In Rakhine, soldiers fired indiscriminately hitting Ma Ye Ye Soe, 18, in the face. A four-year-old girl was also injured in the incident. In northern Shan, soldiers gunned down Mai Aike Zaup, 17, who was running away from a checkpoint thinking the armed men were rebels.
Yangon (AsiaNews) - As fighting continues in various parts of Myanmar, the death of two teenagers has sparked outrage in public opinion.
Ma Ye Ye Soe, 18, and Mai Aike Zaup, 17, are the latest victims of ethnic conflict in Rakhine and Shan states. Both were shot by the military, albeit under different circumstances.
Currently, Myanmar troops are fighting the Buddhist rebels of the Arakan Army (AA) in northern Rakhine State as well as the Ta'ang National Liberation Army (TNLA) in northern Shan State, where the armed group is fighting for the self-determination of the Ta'ang ethnic group.
Ma Ye Ye Soe died two days ago at her home in Myin Hpu, a village in Rathedaung Township (Rakhine), when she was struck in the face by a bullet.
Myin Hpu village administrator U Moe Kaung said that at about 10 o’clock on Wednesday, about 40 soldiers took up positions in the village.
At around 11.30 am, a mine exploded near the village. Although no one was hurt, the blast prompted the troops to randomly shoot into the village, sending locals fleeing to safer locations.
“I witnessed with my own eyes that Army soldiers were the only armed group shooting at the homes,” U Moe Kaung said.

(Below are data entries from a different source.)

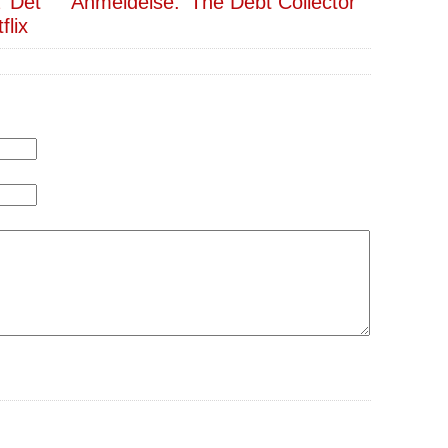
 ‘Det
Anmeldelse: ‘The Debt Collector’
flix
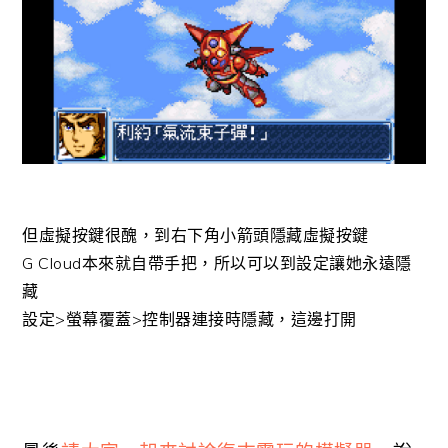
但虛擬按鍵很醜，到右下角小箭頭隱藏虛擬按鍵
G Cloud本來就自帶手把，所以可以到設定讓她永遠隱
藏
設定>螢幕覆蓋>控制器連接時隱藏，這邊打開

A four-year-old girl, Ma Kay Thi Soe, was also injured in the shooting.
The Army unit fired at the village for almost one hour. Afterwards, soldiers rounded up 100 men from the community and held them for several hours. In the late afternoon, all were let go except for two.
Ma Ye Ye Soe's death came two days after that of Mai Aike Zaup, in Okk Mann Lee, a village in Kutkai Township (Shan).
The 17-year-old man was returning from a pagoda festival with a friend when they ran into a group of soldiers, the Ta'ang Women's Organisation (WTO) said.
There are no eyewitnesses, but local officials and Mai Aike Zaup's family said that the soldiers opened fire as the teens ran away. The two friends thought that the armed men were TNLA rebels, a group operating in the region.
Mai Aike Zaup was hit several times before collapsing to the ground, whilst his friend managed to escape.
The young man’s family said the soldiers realised their mistake and apologised for killing their son and paid them 2 million kyat (,311) in compensation.
TWO is now considering how to take legal action against the military for the teen’s death but will consult with the family to determine its wishes.